### Instruction
Reproduce word for word the passage of the R tutorial below, from "We’ll then turn" up to and including "function with arguments.".

### Document
────────────────────────────────────────
2. A Function to Represent our Analysis

We’ll then turn this model of the world where sample size can vary into a function. In the function, for the sake of simplicity, we’ll simulate data, then fit a model, and then extract a p-value. As this is a simple regression, we’ll just look at the coefficient p-value, but we could extract it from an F-test, a comparison of means, anything! This is a simple example, but the sky is the limit.

Here’s an outline of our function with arguments.

get_p <- function(n, 
                  slope = 3, intercept = 0,
                  resid_sd = 5, min_x = 0, max_x = 10){
  
  # simulate data
  
  # fit a model
  
  # get a coefficient table
  
  # report back with p!
  
}

We can fill out each of these steps one by one. First, simulating data.

get_p <- function(n, 
                  slope = 3, intercept = 0,
                  resid_sd = 5, min_x = 0, max_x = 10){
  
  # simulate data
  dat <- tibble(x = runif(n, min_x, max_x),
                y = rnorm(n, intercept + slope*x, sd = resid_sd))
  
  # fit a model
  
  # get a coefficient table
  
  # report back with p!
  
}

Then we can fit the model.

get_p <- function(n, 
                  slope = 3, intercept = 0,
                  resid_sd = 5, min_x = 0, max_x = 10){
  
  # simulate data
  dat <- tibble(x = runif(n, min_x, max_x),
                y = rnorm(n, intercept + slope*x, sd = resid_sd))
  
  # fit a model
  mod <- lm(y ~ x, data = dat)
  
  # get a coefficient table
  
  # report back with p!
  
}

Get a coefficient table.
────────────────────────────────────────
### Dataset entries
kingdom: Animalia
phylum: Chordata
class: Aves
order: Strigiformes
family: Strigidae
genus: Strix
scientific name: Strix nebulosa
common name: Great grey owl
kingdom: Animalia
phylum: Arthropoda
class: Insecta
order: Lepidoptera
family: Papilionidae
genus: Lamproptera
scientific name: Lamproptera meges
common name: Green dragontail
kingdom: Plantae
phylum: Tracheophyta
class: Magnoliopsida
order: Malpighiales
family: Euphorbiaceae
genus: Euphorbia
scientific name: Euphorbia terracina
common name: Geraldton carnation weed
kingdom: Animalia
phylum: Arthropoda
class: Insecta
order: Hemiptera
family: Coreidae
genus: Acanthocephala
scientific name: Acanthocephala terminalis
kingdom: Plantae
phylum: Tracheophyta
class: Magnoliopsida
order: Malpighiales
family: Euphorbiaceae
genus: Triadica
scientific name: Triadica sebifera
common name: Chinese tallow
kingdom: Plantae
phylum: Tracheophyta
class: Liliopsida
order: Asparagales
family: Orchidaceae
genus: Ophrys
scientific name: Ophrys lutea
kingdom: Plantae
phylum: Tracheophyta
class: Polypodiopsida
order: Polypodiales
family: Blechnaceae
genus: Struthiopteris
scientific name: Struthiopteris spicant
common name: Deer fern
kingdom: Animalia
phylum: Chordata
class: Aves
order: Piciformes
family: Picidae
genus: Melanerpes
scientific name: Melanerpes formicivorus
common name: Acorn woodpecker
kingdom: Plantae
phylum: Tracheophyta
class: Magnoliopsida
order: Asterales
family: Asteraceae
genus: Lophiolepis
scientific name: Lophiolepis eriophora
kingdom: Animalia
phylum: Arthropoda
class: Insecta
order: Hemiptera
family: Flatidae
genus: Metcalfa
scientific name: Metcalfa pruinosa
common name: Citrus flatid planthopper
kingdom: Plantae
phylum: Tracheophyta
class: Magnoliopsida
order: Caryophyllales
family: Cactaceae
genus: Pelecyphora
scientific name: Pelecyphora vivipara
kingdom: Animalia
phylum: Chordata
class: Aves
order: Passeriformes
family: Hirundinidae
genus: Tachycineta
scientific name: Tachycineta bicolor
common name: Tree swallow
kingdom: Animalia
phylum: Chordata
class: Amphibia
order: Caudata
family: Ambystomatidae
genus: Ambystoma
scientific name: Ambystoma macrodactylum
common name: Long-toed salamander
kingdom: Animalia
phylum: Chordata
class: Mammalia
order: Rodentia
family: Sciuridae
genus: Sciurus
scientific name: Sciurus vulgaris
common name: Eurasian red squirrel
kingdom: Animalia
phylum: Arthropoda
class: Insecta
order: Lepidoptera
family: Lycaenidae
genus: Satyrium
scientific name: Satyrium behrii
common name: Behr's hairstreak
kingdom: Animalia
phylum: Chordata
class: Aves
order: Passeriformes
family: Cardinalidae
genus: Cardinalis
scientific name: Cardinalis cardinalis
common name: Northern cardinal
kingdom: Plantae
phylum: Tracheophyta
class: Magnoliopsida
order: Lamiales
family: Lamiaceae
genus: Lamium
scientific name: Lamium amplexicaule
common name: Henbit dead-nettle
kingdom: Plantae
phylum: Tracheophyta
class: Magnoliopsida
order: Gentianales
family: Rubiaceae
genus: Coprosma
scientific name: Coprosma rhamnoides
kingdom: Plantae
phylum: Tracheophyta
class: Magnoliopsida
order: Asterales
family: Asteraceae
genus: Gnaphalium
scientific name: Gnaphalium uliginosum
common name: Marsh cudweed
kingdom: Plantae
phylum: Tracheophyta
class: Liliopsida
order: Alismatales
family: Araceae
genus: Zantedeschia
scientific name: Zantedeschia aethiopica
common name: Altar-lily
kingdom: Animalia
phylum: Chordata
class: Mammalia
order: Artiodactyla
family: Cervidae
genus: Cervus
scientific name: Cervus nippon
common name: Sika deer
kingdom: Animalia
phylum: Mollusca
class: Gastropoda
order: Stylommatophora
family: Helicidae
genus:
────────────────────────────────────────
### Finished task
We’ll then turn this model of the world where sample size can vary into a function. In the function, for the sake of simplicity, we’ll simulate data, then fit a model, and then extract a p-value. As this is a simple regression, we’ll just look at the coefficient p-value, but we could extract it from an F-test, a comparison of means, anything! This is a simple example, but the sky is the limit.

Here’s an outline of our function with arguments.